L’accent mis sur la Bible et l’accent mis sur les idéaux familiaux chrétiens mettent certaines mères de Blue Haven mal à l’aise. Mais pour T., le groupe a offert une bouée de sauvetage à une époque où les options diminuaient. Un lundi soir récent, elle a assisté à une séance de groupe pendant que ses enfants jouaient sur le terrain de jeu immaculé de l’église, supervisés par des grands-parents bénévoles. D’autres bénévoles ont préparé un souper communautaire.

Blue Haven a organisé une baby shower pour T., et ses partisans ont tout acheté sur un registre créé par Mme Schlackman. (T. a choisi un thème d’animaux de zoo pour la layette de son fils, dans les tons de bleu et de vert.) Lorsque Cason est née, Mme Schlackman était là, s’occupant de T. dans le centre de naissance spalike où elle avait accouché de ses propres fils.

L’assistance de Blue Haven prendra fin environ un an après le premier anniversaire de Cason.

“La pression est vraiment forte”, a déclaré T. un jeudi, quatre jours après avoir donné naissance à Cason. « J’ai un an pour reconstruire ma vie pendant que mon corps guérit, et quatre enfants dont je dois m’occuper en même temps. C’est effrayant. J’essaie de ne pas penser à ce qui se passera quand je quitterai le programme. Je sais que je peux être une maman formidable, c’est juste, puis-je subvenir aux besoins de mes enfants, garder les enfants en bonne santé et en sécurité et avoir un toit au-dessus de notre tête et de la nourriture ? »

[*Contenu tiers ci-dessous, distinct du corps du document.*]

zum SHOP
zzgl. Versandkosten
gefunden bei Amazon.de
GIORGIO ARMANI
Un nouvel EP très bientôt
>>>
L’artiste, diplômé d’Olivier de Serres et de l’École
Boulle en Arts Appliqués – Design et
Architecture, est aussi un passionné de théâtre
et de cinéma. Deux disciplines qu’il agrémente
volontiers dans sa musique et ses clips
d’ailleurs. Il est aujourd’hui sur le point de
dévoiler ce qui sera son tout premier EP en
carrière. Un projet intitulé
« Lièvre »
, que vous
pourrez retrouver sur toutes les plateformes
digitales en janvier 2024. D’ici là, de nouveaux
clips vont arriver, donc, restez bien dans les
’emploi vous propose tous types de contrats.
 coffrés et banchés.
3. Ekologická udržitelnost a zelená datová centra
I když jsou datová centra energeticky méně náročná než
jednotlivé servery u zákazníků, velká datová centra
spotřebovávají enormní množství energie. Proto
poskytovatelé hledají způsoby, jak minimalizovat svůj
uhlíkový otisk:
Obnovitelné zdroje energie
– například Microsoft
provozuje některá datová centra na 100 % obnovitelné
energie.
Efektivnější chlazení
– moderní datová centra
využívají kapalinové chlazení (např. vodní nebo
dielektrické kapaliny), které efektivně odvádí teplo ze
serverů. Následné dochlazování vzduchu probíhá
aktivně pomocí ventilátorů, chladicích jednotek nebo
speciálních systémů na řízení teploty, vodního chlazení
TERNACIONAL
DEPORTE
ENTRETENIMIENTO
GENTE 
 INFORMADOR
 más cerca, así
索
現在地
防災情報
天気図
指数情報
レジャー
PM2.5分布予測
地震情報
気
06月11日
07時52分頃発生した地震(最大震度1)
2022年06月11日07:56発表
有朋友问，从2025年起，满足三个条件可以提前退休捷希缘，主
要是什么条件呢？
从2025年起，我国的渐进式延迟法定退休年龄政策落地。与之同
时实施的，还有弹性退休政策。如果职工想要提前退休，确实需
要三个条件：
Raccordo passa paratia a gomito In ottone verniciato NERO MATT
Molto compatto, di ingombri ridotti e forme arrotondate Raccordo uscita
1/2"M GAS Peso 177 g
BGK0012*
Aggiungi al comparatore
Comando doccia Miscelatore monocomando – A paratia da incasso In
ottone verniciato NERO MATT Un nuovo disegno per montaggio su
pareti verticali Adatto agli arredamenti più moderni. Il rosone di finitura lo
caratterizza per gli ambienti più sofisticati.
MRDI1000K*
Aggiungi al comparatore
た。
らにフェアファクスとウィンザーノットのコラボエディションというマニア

Elle espère, dit-elle, trouver un autre emploi en tant que comptable et éventuellement emménager dans sa propre maison.

Elle a dit qu’elle avait un message pour l’Assemblée législative du Texas.

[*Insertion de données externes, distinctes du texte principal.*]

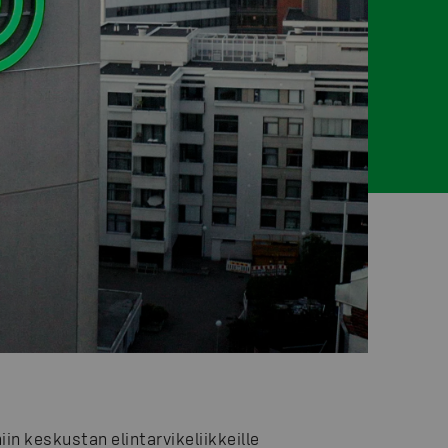
iin keskustan elintarvikeliikkeille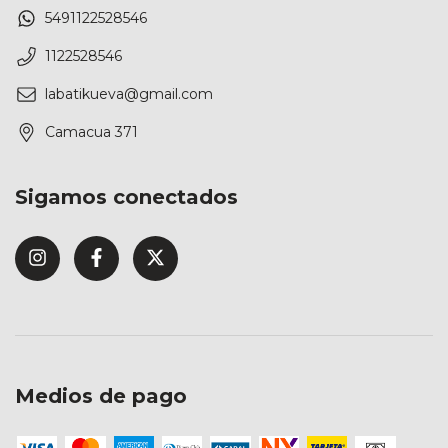
5491122528546
1122528546
labatikueva@gmail.com
Camacua 371
Sigamos conectados
Medios de pago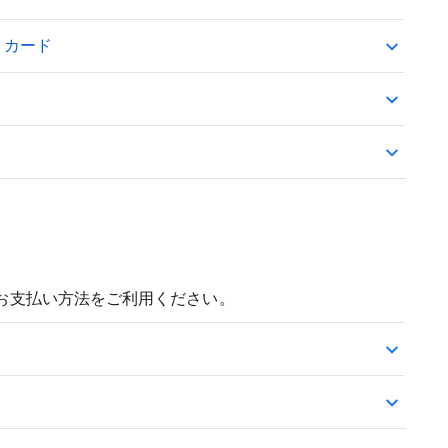
ギフトカード
お支払い方法をご利用ください。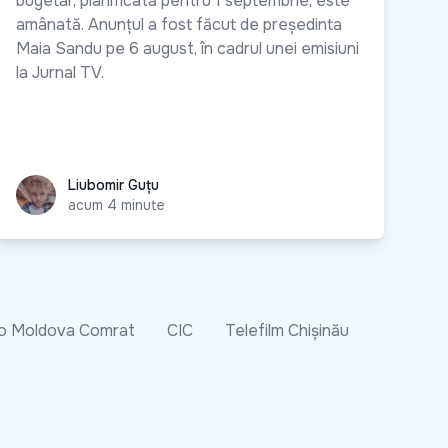
bugetar, planificată pentru 1 septembrie, este
amânată. Anunțul a fost făcut de președinta
Maia Sandu pe 6 august, în cadrul unei emisiuni
la Jurnal TV.
Liubomir Guțu
Liubomir Guțu
acum 4 minute
o Moldova Comrat
CIC
Telefilm Chișinău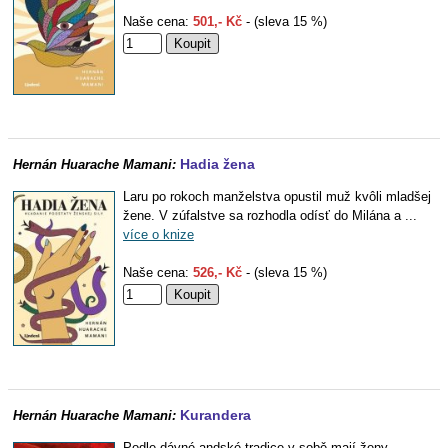
Naše cena:
501,- Kč
- (sleva 15 %)
Hadia žena
Hernán Huarache Mamani:
Laru po rokoch manželstva opustil muž kvôli mladšej
žene. V zúfalstve sa rozhodla odísť do Milána a ...
více o knize
Naše cena:
526,- Kč
- (sleva 15 %)
Kurandera
Hernán Huarache Mamani:
Podle dávné andské tradice v sobě mají ženy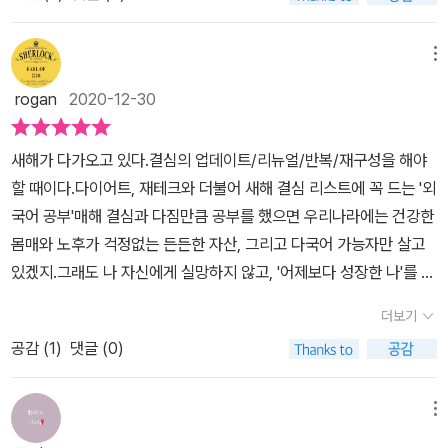
학교를 다녔기 때문에 우리가 마주할 가능성이 높은 상황과 회화들을
언어의 경제성과 보편성이 깔려있다. 이는 마치 우리나라 어디를 가
익히 알고 있으며, 강사 생활 경력을 바탕으로 학습자들이 어떤 부분
더라도 식사할 때 사용하는 수저의 형태가 거의 같은 형체를 지닌 것
을 궁금해할지 또한 익히 알고 있다. 이 책은 어느 정도 문법, 표현,
메뉴
과 같은 이치이다. 요즘 회화 교재는 음원을 출판사 홈페이지에서 내
발음 등에 틀이 쌓인 상태에서 한번 쭉 정리하고 싶거나, 또는 원어민
려받는 추세를 지나, 아예 QR 코드를 통해 음원과 영상을 함께 제공
rogan
2020-12-30
들이 실생활에서 쓰이는 영어를 배우고 싶은 사람들에게 최적화된 책
하고 있다. 이 책 역시 출판사 블로그에 학습자의 편의를 위한 수능 영
이다. 나는 여느 한국인처럼 오랜 기간 영어를 공부해왔지만, 그 오랜
어 듣기 수준과 자연스러운 대화의 두 가지 속도로 음원을 제공할 뿐
새해가 다가오고 있다.결심의 업데이트/리뉴얼/반복/재구성을 해야
학습 기간은 단순히 시험만을 위한 영어였고, 회화만을 목적으로 공
아니라, 무자막 듣기-자막 듣기-자막과 해설 듣기-무자막 듣기의 순
할 때이다.다이어트, 재테크와 더불어 새해 결심 리스트에 꼭 드는 '외
부한 지는 그리 오래되지 않았다. 책도 읽어보고, 인강도 보고 하면서
서로 제작된 원어민 대화 영상을 보고 듣고 따라 말하면서 효율적으
국어 공부'매해 결심과 다짐만큼 공부를 했으면 우리나라에는 건강한
어느 정도 패턴이나 표현을 익혀왔다. 그러나 언어 교환 어플로 외국
로 학습할 수 있도록 하였다. 해당 블로그에 서로 이웃을 걸어두면 매
몸매와 노후가 걱정없는 든든한 자산, 그리고 다국어 가능자만 살고
인들과 영어로 대화를 하기 시작하면서 또다시 난관에 부딪힌 부분은
우 편리하게 이용할 수 있다. 또한, 이 책은 주어진 대화문에 관련하
있겠지.그래도 나 자신에게 실망하지 않고, '어제보다 성장한 나'를 위
과연 내가 공부한 표현들이 실제 원어민들이 사용하는지에 대한 부분
여 다양한 의미로 확산하는 관용적 표현, 구 동사(phrasal verb 또는
해서다시 한번 적어본다. '영어공부 '꾸준히' 하기.'외국어 공부책에 없
이다. 아무리 열심히 공부를 하더라도 사극 말투를 사용할 순 없으니
더보기
two-word verb)로 확장 가능한 응용 패턴, 최소한의 핵심문법, 원
으면 허전한 QR코드와 mp3 파일, Drill 영상은 특장점이 아니다.이
말이다. 이 책은 나의 이러한 난관을 극복하기에 아주 적절한 책이었
어민의 발음 링크를 색색의 소단원으로 제공하는 등 단 한 문장도 남
공감 (
1
)
댓글 (0)
책의 특징은 '이런 표현은 어떻게 말하지?'와 '내가 제대로 말하고 있
다. 20개의 유닛으로 구성되어 있는 이 책은 소개팅 상황을 시작으
김없이 꼼꼼히 짚어줌으로써 청해는 독해 공부와 병행해야 한다는 원
나?'를한 방에 해결하는 회화 개인과외교사를 언제 어디서나 만날 수
로 생일파티 준비, 외국인과의 교류 등의 실생활 상황부터 공항 리무
리에 충실하다. 실제로 내용어에 대한 이해 없이 소리에 노출돼 봐야
있다는 것!그리고 무엇보다, 책의 내용이 너무 재밌다. 공부하는 것이
메뉴
진 운행, 맛집 등의 여행 중에서 마주할 수 있는 상황, 그리고 유기견
익히 알고 있는 소리 외에는 들리지 않는다. 라디오 영어 뉴스를 온종
아니라 드라마를 보는 것 같다. 하하하하.여행 영어나 사무실 영어와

“Vous ne savez pas ce qui est le mieux pour une famille, vous ne m’avez pas protégé, ni mes enfants. Je protège mes enfants. Seule une maman peut savoir ce qui est le mieux pour elle et sa famille. Et si vous allez forcer les femmes à avoir tous ces bébés qu’elles ne sont pas équipées pour avoir, alors vous devez fournir un soutien aux femmes et à leurs enfants après la naissance des bébés.

Plus tôt dans la semaine, juste un jour et demi après avoir accouché, T. avait autre chose à dire.

“Femmes, tout ce que nous avons vraiment, c’est notre dignité et nos voix”, a-t-elle déclaré. “Et vous les enlevez.”

Erin Schaff a contribué aux reportages d’Argyle et Margot Sanger-Katz de Washington.